11. Choose to be positive. People who consistently make the best out of difficult circumstances tend to be optimistic. No matter how bad things get, they are usually able to say, “Bad things aren’t going to be bad forever.” Rigid people tend to believe things will never change. Survivors imagine possibilities that aren’t anywhere in sight right now. They can envision a way out of a dead-end job or an abusive relationship. They tend to believe, “If anyone can do it, why not me?”
12. Find the humor. A sense of humor is a wonderful coping device and a main ingredient in resiliency. It’s been said that she who laughs, lasts!! Seeing things from a funny standpoint helps you have some emotional distance and view the situation from a new perspective. Lighten up and have a good laugh at yourself while you’re at it. (By the way, if you haven’t laughed at yourself lately, somebody else probably has!) People who can laugh at themselves and their mistakes will never cease to be amused! You’ll be healthier for it, too. As the Bible says, A merry heart doeth good like a medicine (Proverbs 17:22 KJV)
13. Build a strong support network. Be brave enough to seek help and encouragement from others. Although I always felt that self-sufficiency went hand in hand with being resilient, it wasn’t until I began reaching out to others for positive support that I gained the strength to recover and the courage to make constructive changes. Look for family members, friends, other survivors, or a support group where people are trustworthy, available, and willing to rally round you in your darkest hours. They can pray for you and with you, coach you through your experience, and also be thee to celebrate in your recovery. An old Irish proverb states, “It is in the shelter of each other that people live.”
14. Rely on faith, not fate. Trust in God to bring you through. Your life is in His hands and is not dependent on fate, chance, or coincidences. When you believe in fate, you are trusting outside circumstances and external influences. Instead, believe in “divine intervention” and watch for miracles to happen. My own personal transformation happened when I first became aware that you and I are not human beings trying to discover our spirituality, but rather we are spiritual beings having a human experience here on earth. Life’s challenges have a way of bringing us face-to-face with our Creator and the realization that there is a divine plan for our lives:
The God of all grace, who called you to his eternal glory in Christ, after you have suffered a little while, will himself restore you and make you strong, firm and steadfast (1 Peter 5:10).

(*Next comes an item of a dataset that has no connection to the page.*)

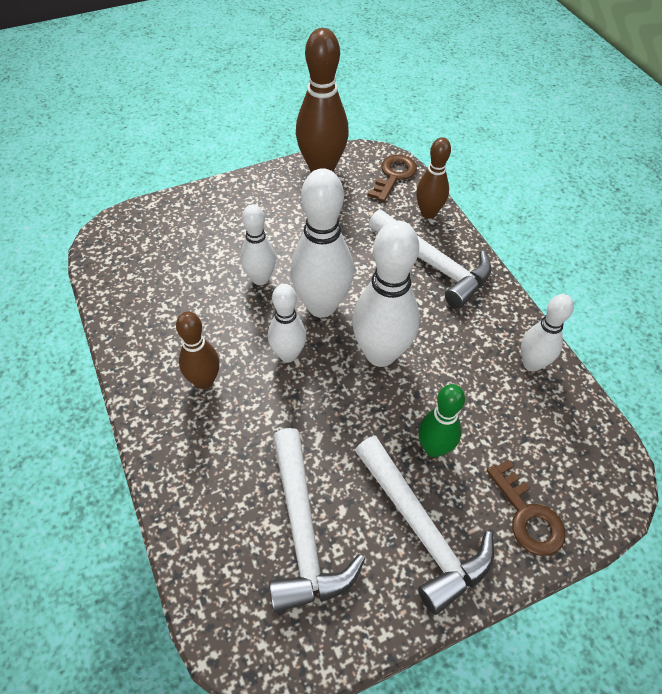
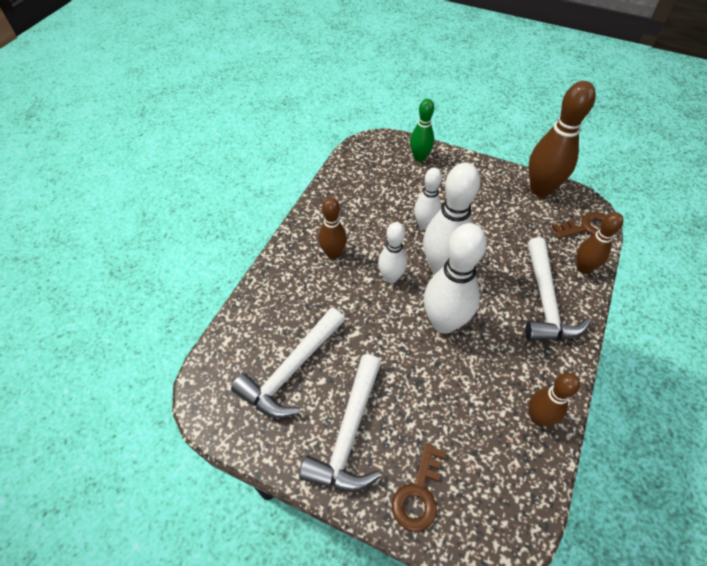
camera: 50 degrees right, 0 degrees up
(434, 448) = (410, 401): green bowling pin -> green bowling pin (419, 157)
(531, 364) = (538, 417): white bowling pin -> brown bowling pin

15. Be a giver. Get involved in a worthy cause. The Bible says, “Let us not love with words or tongue but with actions and in truth” (1 John 3:18). See where you can volunteer your time, talents, and energy. Resiliency comes with finding ways to make a valuable contribution. The more you get connected to the bigger things in life, beyond yourself, the more pliable you will be. Being involved with your church, community, or a larger cause helps put your personal problems into perspective. People who live self-absorbed, “me-centered” lives have greater difficulty finding meaning in their life and don’t weather trauma as well. As Lucy Lucom said, “If the world seems cold to you, kindle fires to warm it.”